■ Supplied text ■
______

# Help! Scared of leaving her with anyone?



## RosemaryBunny (Sep 13, 2014)

I am a new hedgehog owner, and new to the forum. I recently had the wonderful pleasure of receiving mabaline (hedgehog) into my home.....I will be traveling to Florida in December to visit with family for a week, and i'm not sure what to do to insure she has a safe happy place to stay until I return.....I'M SCARED TO LEAVE HER WITH ANYONE!!! I don't know anyone who could adequately give her what she needs in my family. :-( What if the heat is to low in their house and she gets cold!!! What can I do please help!!!!


----------



## coffeebean (Aug 27, 2014)

do you have someone that can come to your house to look after her daily?


----------



## Teddi4211 (Apr 30, 2014)

I know this problem. I would try and train someone as best you can. My problem is I am having trouble finding someone to teach. I will also be away a week in December for Christmas. The one person I trust with my girls happens to be flying to Paris...(sigh).


----------



## RosemaryBunny (Sep 13, 2014)

*Hedgehog accomidations*

Everyone in my family is afraid of her!!! :razz: When she huffs they all back away so training would be almost impossible....but maybe I can find a friend, I would hate to leave her in a house alone :-(


----------



## gracefulchaos01 (Mar 19, 2014)

That's just amusing. Not the circumstances, but your fearful family. I think my dad is afraid of mine too. They make him uncomfortable.


----------



## Nancy (Aug 22, 2008)

If your family is going to be home and she wouldn't have to go somewhere else, I'd teach them how to care for her. They don't need to handle her. As long as they are willing to give her fresh food and water, clean her cage, and make sure she is warm enough. They can pick her out of the cage using a towel or even gloves if necessary.


----------



## Teddi4211 (Apr 30, 2014)

______

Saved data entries

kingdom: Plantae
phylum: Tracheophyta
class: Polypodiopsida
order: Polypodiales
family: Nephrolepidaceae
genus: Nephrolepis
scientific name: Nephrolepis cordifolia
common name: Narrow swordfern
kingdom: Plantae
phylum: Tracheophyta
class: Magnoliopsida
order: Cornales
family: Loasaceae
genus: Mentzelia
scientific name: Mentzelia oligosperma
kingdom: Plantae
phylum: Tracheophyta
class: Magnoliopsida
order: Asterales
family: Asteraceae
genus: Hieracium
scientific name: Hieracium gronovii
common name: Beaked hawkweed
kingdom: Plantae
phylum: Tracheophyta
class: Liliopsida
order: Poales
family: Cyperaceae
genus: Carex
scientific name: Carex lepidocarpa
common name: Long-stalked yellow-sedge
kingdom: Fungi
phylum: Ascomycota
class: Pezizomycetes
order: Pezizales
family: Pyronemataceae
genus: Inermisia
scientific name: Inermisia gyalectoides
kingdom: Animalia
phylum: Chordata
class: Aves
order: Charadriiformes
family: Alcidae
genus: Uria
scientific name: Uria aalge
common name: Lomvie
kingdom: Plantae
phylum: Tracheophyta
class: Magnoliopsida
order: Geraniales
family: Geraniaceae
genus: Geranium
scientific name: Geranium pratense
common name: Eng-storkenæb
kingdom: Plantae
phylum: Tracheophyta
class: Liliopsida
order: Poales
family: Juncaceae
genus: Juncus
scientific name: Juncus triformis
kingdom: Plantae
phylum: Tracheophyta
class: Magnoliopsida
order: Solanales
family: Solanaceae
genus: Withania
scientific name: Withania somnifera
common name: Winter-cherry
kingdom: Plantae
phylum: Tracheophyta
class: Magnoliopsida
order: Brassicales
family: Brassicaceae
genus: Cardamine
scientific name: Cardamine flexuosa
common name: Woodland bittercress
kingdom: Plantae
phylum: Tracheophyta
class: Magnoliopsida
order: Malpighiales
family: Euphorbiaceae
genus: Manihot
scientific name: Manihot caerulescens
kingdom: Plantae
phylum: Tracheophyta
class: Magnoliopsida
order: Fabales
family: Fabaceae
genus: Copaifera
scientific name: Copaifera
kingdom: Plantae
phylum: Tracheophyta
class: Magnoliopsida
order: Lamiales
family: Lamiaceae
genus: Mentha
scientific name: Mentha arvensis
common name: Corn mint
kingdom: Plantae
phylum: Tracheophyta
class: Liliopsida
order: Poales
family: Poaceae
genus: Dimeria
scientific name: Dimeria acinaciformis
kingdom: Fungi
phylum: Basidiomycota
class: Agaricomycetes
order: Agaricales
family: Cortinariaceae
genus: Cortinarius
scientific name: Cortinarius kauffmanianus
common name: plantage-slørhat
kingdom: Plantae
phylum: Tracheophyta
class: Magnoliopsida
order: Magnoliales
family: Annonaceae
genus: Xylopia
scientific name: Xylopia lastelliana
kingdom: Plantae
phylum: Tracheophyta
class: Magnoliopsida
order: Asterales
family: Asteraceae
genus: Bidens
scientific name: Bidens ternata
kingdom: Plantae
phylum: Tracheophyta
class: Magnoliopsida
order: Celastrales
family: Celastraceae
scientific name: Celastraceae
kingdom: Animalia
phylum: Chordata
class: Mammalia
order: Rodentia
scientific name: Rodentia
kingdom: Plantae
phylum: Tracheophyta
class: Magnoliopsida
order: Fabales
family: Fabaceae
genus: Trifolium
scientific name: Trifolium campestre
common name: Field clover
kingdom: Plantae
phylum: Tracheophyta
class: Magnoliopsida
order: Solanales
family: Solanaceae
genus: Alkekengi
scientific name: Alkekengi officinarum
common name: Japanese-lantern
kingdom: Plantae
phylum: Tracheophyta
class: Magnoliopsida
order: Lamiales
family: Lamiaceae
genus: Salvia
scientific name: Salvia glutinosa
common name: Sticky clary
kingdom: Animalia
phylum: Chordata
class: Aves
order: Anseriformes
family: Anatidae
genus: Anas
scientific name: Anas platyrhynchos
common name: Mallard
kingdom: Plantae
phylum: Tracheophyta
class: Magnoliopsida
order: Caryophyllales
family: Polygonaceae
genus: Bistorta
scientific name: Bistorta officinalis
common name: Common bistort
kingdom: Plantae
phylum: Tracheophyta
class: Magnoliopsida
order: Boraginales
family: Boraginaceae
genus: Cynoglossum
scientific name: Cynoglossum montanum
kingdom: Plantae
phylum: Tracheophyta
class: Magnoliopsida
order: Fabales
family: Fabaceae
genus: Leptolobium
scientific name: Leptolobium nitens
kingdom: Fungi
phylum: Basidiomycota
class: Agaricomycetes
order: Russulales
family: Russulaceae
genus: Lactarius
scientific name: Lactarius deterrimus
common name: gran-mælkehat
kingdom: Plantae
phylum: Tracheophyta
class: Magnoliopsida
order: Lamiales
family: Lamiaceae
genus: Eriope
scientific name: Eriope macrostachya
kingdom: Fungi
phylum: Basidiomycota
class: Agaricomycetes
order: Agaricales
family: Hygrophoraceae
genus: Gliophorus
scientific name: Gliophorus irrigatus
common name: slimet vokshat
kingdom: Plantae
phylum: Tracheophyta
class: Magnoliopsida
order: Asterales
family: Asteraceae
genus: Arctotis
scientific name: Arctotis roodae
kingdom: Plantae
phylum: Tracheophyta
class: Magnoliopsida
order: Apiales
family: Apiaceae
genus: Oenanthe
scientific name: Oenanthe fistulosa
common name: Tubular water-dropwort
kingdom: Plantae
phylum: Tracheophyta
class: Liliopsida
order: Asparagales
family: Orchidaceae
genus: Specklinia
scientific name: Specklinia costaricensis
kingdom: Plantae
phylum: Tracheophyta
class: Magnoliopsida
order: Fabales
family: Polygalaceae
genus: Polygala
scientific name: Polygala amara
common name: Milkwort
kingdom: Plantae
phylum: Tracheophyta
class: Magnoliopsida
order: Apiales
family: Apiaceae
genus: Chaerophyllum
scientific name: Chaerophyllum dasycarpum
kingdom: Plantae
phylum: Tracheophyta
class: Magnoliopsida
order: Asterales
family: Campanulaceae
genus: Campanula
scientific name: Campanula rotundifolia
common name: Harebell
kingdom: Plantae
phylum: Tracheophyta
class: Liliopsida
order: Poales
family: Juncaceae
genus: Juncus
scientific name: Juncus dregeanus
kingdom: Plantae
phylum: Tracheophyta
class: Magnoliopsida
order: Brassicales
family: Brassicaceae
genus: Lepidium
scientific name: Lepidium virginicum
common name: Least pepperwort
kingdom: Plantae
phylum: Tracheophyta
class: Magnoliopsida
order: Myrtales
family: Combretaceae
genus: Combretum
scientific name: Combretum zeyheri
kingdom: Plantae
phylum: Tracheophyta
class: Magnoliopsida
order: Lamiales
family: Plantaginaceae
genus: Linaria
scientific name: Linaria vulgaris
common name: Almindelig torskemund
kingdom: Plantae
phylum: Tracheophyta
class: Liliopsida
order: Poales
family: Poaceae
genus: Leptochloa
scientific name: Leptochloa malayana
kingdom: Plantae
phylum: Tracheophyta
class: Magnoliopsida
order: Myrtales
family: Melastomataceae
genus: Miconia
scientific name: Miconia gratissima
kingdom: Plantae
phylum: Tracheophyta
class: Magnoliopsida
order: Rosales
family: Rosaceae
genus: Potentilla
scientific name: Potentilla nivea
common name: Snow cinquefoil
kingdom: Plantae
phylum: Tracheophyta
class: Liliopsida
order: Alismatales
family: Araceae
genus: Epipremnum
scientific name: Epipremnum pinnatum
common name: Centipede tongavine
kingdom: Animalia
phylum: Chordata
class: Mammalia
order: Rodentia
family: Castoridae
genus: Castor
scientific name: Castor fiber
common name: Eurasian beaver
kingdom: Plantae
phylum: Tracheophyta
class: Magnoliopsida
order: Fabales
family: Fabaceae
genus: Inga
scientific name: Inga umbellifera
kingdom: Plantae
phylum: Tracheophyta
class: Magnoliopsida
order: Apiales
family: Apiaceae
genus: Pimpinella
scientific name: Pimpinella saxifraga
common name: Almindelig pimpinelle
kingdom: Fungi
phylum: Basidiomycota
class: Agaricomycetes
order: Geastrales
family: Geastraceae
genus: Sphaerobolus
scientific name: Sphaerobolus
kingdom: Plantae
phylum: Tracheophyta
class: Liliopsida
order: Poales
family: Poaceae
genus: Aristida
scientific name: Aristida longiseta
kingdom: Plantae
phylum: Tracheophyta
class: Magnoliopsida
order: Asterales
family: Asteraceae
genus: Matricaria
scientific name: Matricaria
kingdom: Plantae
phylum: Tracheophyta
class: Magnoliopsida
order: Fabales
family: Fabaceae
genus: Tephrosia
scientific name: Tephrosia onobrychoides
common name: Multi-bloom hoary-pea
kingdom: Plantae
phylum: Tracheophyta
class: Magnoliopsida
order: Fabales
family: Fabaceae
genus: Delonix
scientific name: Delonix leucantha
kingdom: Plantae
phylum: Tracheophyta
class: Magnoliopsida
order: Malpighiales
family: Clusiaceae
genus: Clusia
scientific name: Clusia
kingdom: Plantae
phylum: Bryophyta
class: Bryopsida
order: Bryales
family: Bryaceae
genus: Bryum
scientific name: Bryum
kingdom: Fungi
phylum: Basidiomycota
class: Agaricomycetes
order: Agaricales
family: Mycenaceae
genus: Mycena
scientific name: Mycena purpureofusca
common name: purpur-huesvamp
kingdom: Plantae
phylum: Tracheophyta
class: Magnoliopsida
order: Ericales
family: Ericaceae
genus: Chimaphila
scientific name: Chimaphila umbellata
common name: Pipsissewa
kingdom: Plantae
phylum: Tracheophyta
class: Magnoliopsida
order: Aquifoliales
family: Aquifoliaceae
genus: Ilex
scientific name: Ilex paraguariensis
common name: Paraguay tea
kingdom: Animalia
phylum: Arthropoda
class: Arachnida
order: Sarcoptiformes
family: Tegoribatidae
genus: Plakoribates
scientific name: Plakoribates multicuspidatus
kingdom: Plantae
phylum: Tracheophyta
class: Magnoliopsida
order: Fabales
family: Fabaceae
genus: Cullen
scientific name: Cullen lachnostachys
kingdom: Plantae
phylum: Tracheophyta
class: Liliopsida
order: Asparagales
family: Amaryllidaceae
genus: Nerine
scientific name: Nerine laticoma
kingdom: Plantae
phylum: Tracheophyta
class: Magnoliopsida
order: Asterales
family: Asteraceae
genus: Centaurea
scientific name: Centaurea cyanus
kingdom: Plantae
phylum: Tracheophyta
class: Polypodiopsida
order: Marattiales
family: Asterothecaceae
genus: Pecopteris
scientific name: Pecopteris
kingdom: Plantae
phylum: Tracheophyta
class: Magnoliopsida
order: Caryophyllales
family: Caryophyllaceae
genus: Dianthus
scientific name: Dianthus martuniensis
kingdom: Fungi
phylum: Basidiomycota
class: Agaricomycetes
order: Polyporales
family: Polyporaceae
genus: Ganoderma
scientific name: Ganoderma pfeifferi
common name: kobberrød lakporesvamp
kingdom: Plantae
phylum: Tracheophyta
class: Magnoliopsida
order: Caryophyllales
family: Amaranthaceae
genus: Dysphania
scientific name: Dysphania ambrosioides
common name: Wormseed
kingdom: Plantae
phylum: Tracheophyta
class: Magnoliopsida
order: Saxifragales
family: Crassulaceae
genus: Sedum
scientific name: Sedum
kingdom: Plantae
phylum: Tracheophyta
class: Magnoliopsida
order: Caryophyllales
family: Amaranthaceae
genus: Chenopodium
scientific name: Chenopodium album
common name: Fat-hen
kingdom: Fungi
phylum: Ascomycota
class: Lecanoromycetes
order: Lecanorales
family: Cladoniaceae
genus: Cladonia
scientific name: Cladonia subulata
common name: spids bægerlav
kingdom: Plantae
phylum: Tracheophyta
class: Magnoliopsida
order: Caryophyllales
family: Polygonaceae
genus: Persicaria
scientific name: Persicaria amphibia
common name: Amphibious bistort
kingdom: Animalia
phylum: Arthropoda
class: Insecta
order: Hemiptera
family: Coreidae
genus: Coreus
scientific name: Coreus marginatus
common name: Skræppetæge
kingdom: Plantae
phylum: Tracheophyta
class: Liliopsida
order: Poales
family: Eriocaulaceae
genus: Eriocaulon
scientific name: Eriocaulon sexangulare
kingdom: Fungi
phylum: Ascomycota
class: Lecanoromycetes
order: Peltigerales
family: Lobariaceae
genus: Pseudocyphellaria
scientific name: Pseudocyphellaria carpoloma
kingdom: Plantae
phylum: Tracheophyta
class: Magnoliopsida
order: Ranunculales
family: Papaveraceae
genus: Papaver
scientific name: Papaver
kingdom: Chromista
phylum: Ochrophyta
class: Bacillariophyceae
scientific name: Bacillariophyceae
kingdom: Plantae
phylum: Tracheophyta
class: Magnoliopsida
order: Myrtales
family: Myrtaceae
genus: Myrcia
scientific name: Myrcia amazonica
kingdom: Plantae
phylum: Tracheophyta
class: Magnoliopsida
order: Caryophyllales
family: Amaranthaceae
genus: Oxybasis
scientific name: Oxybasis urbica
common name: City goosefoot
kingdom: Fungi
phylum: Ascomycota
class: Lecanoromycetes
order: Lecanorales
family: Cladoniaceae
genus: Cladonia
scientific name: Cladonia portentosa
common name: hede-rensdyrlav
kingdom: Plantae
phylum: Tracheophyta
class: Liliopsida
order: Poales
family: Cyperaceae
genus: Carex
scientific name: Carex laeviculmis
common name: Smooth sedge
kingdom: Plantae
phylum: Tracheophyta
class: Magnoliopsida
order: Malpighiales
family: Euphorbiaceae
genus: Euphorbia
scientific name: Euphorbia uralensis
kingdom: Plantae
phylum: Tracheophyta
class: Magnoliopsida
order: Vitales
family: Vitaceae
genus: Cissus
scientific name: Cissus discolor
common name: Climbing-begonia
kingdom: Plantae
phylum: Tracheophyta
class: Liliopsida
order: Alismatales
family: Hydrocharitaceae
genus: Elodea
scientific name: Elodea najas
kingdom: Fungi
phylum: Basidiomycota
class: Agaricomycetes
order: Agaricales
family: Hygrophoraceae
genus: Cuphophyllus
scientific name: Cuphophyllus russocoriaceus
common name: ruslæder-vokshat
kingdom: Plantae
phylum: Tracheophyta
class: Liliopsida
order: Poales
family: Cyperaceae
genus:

______

■ Set tasks ■
- A) In the hedgehog forum thread, edit the passage from "## gracefulchaos01 (Mar" to "gloves if necessary." so that "cage" becomes "enclosure".
- B) Can you continue the hedgehog forum thread from the point where it stops?
The items have no part in any of this.

■ Solved problems ■
- A)
## gracefulchaos01 (Mar 19, 2014)

That's just amusing. Not the circumstances, but your fearful family. I think my dad is afraid of mine too. They make him uncomfortable.


----------



## Nancy (Aug 22, 2008)

If your family is going to be home and she wouldn't have to go somewhere else, I'd teach them how to care for her. They don't need to handle her. As long as they are willing to give her fresh food and water, clean her enclosure, and make sure she is warm enough. They can pick her out of the enclosure using a towel or even gloves if necessary.

- B)
i just thought of something. I don't know how close you are to the breeder you got her from (or if she's a rescue) but most of the time they will let hedgehogs they sell stay with them. That's probably what I'll do. That way you are sure that they are getting proper care without something being looked over. Of course, if your family can do it than the trouble and stress would be saved.


----------



## RosemaryBunny (Sep 13, 2014)

*Ahh!!!*

Her breeder is rather nice, im sure I could possibly reach an agreement with him maybe.....but the others who would watch her also have large dogs!!!! O.O They eat squirrels


----------



## DesireeM81 (Jun 14, 2014)

As long as your cage is secure, the dogs shouldn't be a problem. I have two dogs that chase squirrels, luckily they haven't caught any yet but they leave my hedgehogs alone. I put up a barrier of sorts to keep out a new puppy. (my cage is awkward for a normal style lid) and it works great. If you have a lid you should be fine. 

However, it could really stress out your hedgehog to be around loud and new sounds, dogs included. I would if you can, not move her, leave her in her own cage and home and see if someone can petsit/housesit for you while you are away. As posted above, they don't really have to do much but change food, water, maybe even clean her wheel and be able to pick her up in there is an emergency. They can use a towel or gloves in this case. They never have to touch her, just get her into a carrier and to the vet should something happen to her.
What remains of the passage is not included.